— Task directions —
Every line below that holds "strings" must be copied.

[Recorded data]
Segment Open
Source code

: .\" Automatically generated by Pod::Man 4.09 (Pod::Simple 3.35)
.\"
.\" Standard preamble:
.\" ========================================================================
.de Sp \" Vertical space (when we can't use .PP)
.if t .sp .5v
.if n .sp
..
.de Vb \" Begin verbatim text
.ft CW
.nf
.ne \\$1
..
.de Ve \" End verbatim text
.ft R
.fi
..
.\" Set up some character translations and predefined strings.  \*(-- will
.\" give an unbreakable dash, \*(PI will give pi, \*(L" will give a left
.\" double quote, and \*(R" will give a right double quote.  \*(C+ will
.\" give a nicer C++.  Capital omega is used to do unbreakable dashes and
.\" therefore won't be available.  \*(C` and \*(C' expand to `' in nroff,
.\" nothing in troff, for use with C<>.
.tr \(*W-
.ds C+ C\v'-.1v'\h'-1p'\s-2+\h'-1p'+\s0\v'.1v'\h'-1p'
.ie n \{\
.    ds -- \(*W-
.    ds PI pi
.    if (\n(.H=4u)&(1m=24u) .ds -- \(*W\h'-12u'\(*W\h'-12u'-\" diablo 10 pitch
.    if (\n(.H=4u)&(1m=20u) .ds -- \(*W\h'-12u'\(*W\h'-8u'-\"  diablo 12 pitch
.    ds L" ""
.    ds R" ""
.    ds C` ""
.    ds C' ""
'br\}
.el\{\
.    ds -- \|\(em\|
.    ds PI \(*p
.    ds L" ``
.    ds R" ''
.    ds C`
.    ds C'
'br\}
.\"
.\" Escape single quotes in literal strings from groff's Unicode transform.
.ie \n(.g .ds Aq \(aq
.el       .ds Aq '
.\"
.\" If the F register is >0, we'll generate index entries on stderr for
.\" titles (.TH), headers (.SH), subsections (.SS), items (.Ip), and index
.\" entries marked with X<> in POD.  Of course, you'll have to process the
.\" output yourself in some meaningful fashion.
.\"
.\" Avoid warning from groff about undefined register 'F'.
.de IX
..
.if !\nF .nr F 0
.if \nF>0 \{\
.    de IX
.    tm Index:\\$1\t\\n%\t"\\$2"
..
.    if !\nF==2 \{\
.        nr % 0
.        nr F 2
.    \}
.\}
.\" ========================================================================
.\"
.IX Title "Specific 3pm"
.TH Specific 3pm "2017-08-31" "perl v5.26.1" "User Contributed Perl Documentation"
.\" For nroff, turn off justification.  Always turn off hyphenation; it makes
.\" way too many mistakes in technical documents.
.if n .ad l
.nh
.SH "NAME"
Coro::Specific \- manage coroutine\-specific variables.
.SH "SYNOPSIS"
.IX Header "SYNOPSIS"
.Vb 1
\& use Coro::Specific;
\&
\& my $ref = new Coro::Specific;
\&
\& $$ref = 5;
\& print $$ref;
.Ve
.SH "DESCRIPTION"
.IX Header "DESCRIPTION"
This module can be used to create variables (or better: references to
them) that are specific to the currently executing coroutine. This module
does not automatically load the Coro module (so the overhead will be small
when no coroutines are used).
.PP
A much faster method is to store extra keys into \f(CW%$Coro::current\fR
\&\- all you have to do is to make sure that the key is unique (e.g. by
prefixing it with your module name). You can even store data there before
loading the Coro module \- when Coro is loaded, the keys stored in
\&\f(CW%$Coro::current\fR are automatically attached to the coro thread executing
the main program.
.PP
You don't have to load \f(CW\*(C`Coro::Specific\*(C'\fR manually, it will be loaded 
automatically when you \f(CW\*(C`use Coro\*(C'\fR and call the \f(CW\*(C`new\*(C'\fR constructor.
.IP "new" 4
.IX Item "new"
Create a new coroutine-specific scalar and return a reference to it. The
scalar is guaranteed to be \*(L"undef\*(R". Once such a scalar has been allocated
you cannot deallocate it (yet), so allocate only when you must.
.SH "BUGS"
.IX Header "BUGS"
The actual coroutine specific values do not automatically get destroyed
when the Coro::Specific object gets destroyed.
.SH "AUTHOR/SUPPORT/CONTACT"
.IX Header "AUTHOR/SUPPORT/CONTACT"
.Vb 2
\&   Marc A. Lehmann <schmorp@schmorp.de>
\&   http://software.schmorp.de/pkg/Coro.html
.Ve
Segment Closed
— Solution to this exercise —
.\" Set up some character translations and predefined strings.  \*(-- will
.\" Escape single quotes in literal strings from groff's Unicode transform.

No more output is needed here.